### Data supplied
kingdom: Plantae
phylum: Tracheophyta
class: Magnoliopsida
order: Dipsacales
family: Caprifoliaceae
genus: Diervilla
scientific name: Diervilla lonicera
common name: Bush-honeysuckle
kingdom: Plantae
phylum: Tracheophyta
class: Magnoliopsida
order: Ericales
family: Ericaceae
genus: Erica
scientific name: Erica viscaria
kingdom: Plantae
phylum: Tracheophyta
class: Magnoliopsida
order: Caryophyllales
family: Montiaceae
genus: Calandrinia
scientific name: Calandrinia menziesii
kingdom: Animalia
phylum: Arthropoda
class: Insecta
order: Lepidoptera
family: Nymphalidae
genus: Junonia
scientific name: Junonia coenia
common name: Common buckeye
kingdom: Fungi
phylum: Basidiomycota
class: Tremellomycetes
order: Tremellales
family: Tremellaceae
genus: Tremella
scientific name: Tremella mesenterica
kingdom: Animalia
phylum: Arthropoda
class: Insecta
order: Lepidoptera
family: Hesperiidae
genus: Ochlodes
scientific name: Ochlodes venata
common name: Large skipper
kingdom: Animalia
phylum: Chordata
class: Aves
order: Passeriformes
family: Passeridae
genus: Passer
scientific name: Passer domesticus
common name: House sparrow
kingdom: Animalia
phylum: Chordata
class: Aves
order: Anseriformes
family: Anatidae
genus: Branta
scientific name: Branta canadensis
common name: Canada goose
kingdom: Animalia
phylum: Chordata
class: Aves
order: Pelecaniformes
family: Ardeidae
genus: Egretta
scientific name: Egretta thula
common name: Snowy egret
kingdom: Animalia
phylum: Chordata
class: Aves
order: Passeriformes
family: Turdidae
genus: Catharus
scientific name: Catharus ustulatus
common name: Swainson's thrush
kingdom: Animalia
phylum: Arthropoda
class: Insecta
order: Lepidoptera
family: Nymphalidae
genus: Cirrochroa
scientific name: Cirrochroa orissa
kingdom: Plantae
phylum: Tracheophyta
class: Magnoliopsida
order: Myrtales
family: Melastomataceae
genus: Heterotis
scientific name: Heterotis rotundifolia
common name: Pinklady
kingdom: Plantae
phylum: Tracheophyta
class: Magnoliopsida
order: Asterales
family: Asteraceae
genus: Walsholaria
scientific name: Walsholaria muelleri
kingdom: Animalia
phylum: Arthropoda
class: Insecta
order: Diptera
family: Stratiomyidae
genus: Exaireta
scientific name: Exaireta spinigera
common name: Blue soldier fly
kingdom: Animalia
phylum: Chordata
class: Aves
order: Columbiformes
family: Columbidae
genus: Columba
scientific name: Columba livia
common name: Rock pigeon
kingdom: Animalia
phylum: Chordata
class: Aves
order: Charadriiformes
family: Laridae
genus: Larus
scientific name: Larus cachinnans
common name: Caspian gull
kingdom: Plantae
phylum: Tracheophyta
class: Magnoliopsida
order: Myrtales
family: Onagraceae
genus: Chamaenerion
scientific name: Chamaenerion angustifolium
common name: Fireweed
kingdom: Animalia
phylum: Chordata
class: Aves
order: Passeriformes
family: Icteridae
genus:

### Aim
Copy the lines of the records from the line that contains "scientific name: Walsholaria muelleri" through the line that contains "order: Columbiformes", keeping each one unchanged.

### Exercise response
scientific name: Walsholaria muelleri
kingdom: Animalia
phylum: Arthropoda
class: Insecta
order: Diptera
family: Stratiomyidae
genus: Exaireta
scientific name: Exaireta spinigera
common name: Blue soldier fly
kingdom: Animalia
phylum: Chordata
class: Aves
order: Columbiformes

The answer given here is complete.